The word anomaly indicates that a multi-year temporal mean is removed from the time series at each altimeter location along the sub-satellite track.

Data used:
Corrected along track Sea Level Anomalies for the satellite single-mission data sets for Envisat, Ers-2, Topex/Poseidon, Jason-1 and GFO were downloaded from the AVISO/CLS website for the time period January 1999-September 2005. Hourly time series from coastal tide gauges for the same period of time (Jan 1999 to September 2005) were downloaded from the University of Hawaii Sea Level Center web page . Tide gauges data were low pass filtered to elimiate the effect of the tides (using a 40-hour filter) and coastal trapped waves (20-day filter).
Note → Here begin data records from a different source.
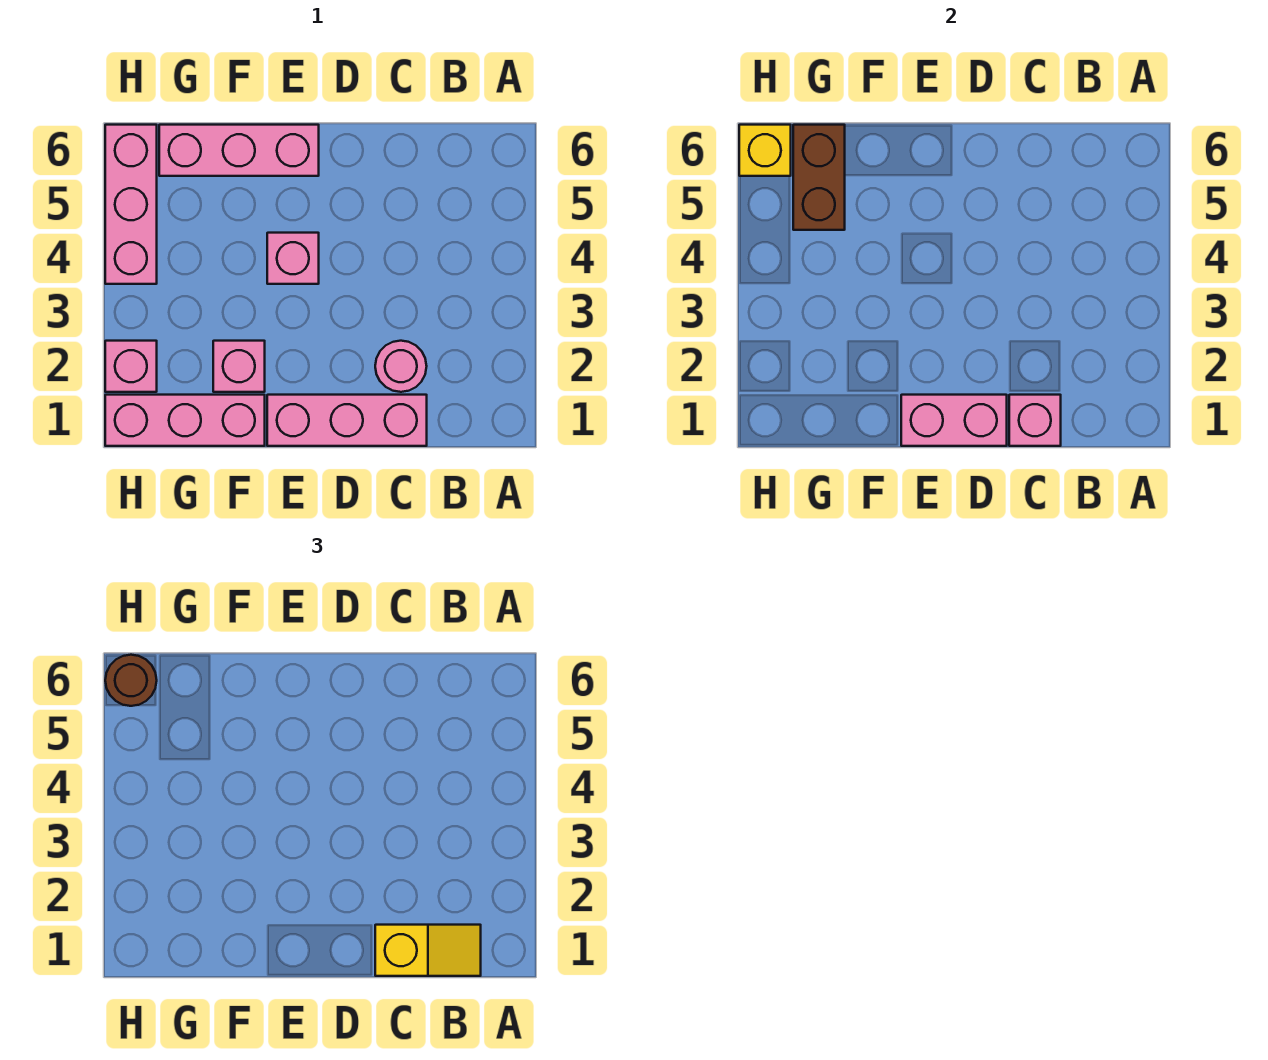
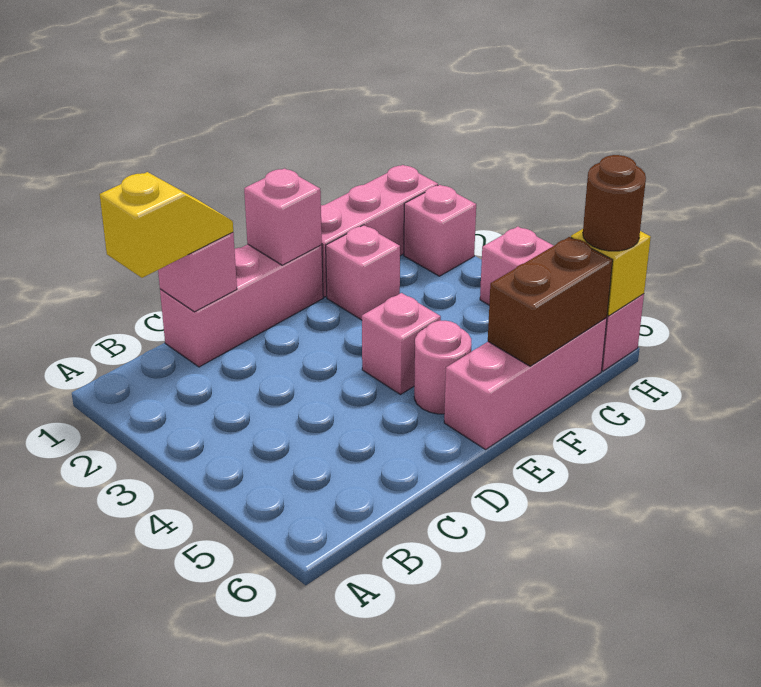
yellow slope B1:C1 level 3 top C -> yellow slope B1:C1 level 3 top B
pink round brick C2 level 1 -> pink round brick E5 level 1
pink brick D1:E1 level 2 -> pink brick E1 level 2
brown brick G5:G6 level 2 -> brown brick F6:G6 level 2

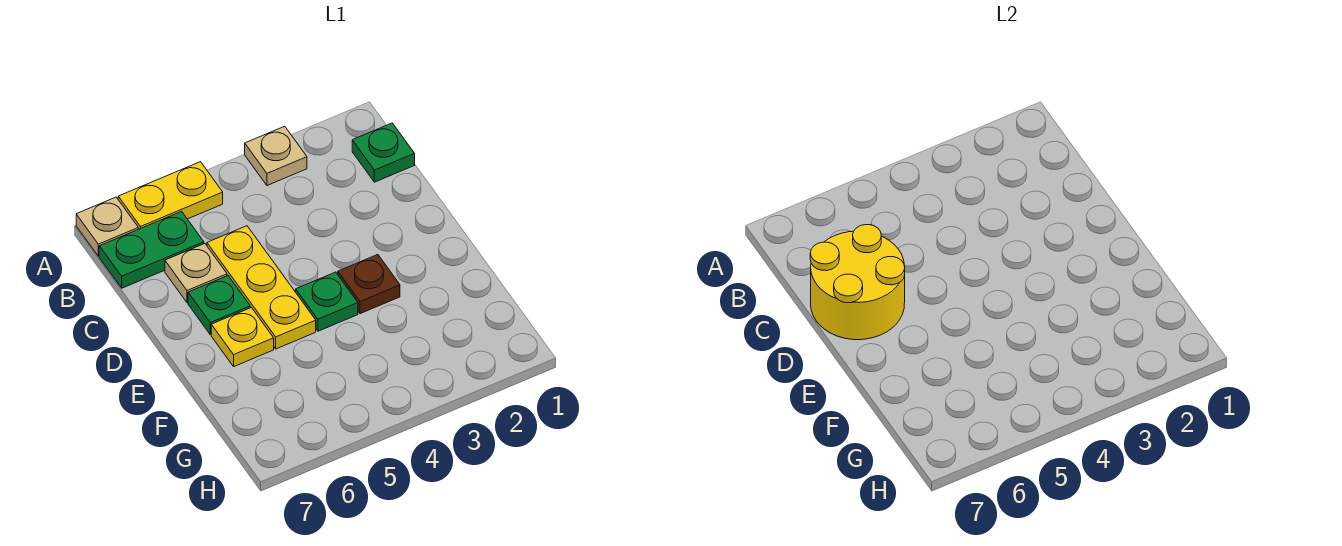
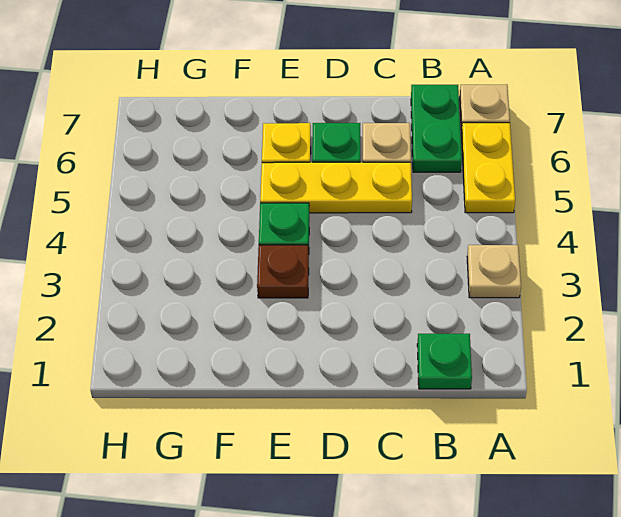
yellow round brick C6:D7 level 2 -> none

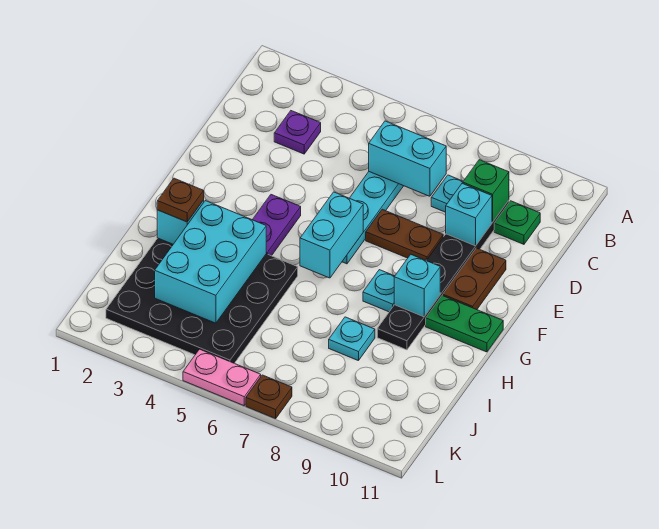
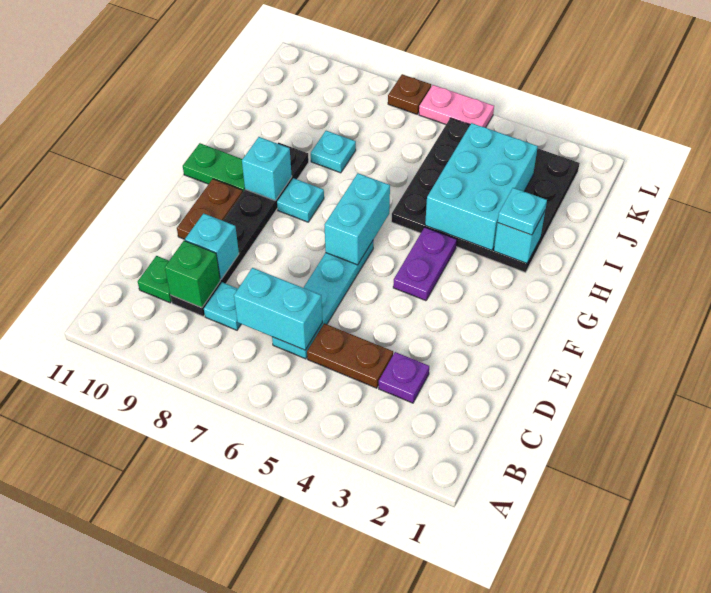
brown plate E7:E8 level 1 -> brown plate C4:C5 level 1
brown plate H2 level 3 -> cyan plate H2 level 3

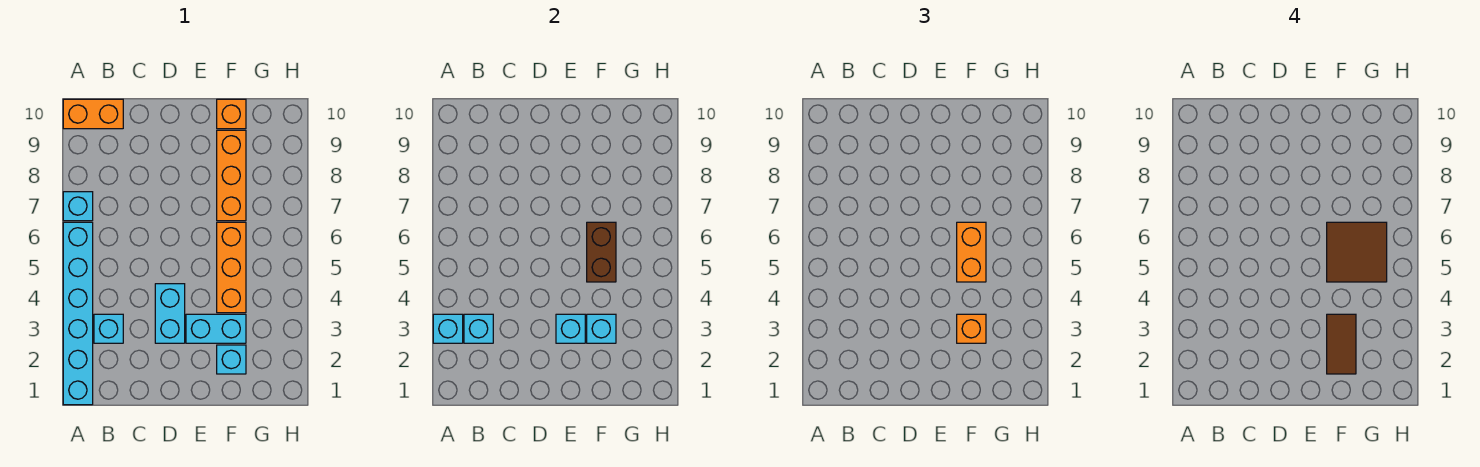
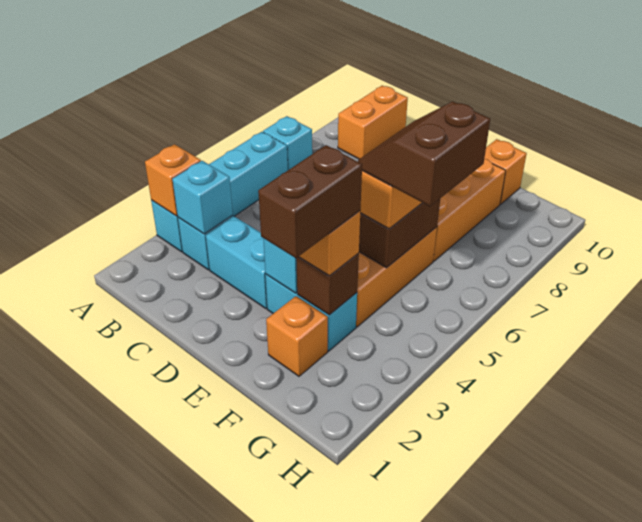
cyan brick A1:A6 level 1 -> cyan brick A3:A6 level 1
cyan brick A3 level 2 -> orange brick A3 level 2
orange brick A10:B10 level 1 -> orange brick B9:B10 level 1
cyan brick D3:D4 level 1 -> cyan brick C3:D3 level 1
cyan brick F2 level 1 -> orange brick F2 level 1
brown tile F2:F3 level 4 -> brown brick F2:F3 level 4
cyan brick F3 level 2 -> brown brick F3 level 2
brown tile F5:G6 level 4 -> brown slope F5:G6 level 4 top G

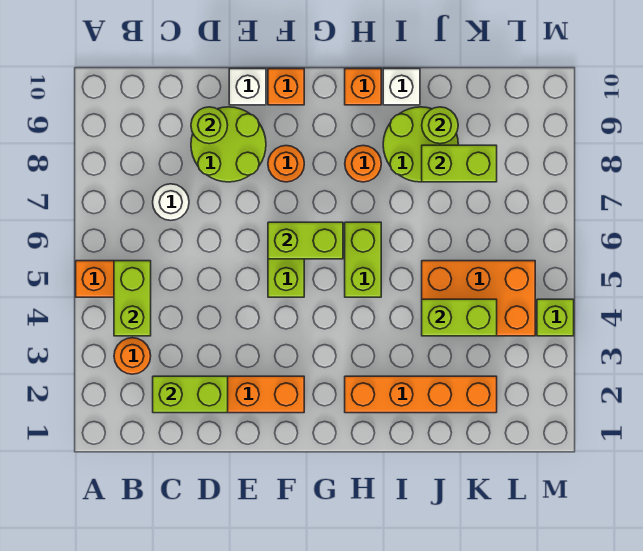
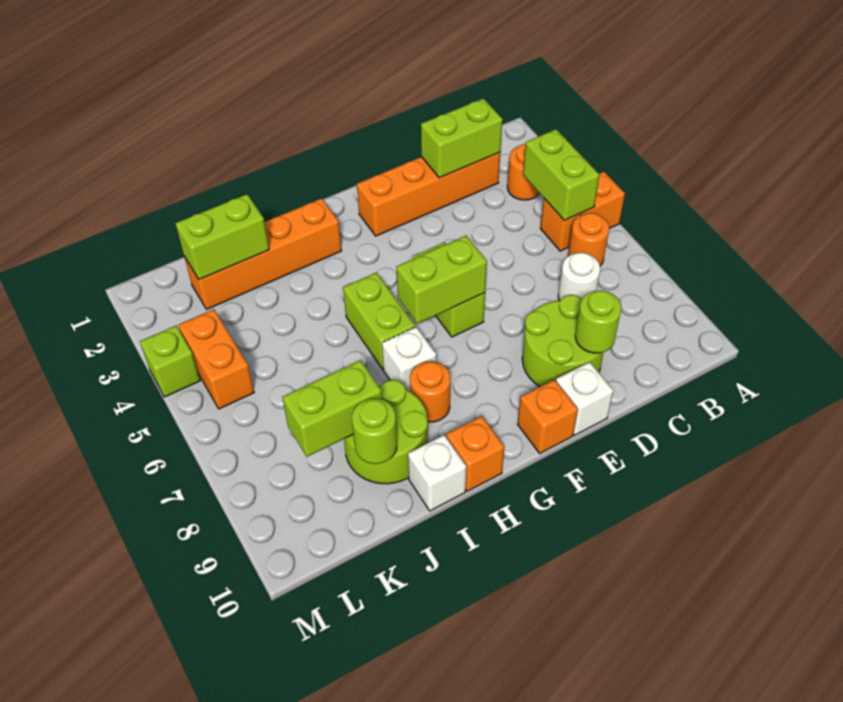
orange round brick F8 level 1 -> orange round brick B6 level 1
none -> white brick H7 level 1
orange brick J4:L5 level 1 -> orange brick L4:L5 level 1
lime brick J4:K4 level 2 -> lime brick J2:K2 level 2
The inverse barometric correction was applied to the time series, using the Sea Level Presure from the NCEP reanalysis (www.cdc.noaa.goc).

Gridding methodology:
In order to merge comparable anomalies from the different data sets, the longest complete-year mean is removed at each alongtrack data point, for each altimeter. Gridded data are produced every seven days merging all the data in a 40 days period centered on the date considered. Before gridding, a gaussian weighting function is applied in time to those data which are at the same position in the 40-day time period considered (typically data from the 10 days cyle Topex/Poseidon and Jason satellite missions and form the tide gauges). The gridding technique is then apllied in space: data points selected by the Delaunay triangulation method are linearly interpolated.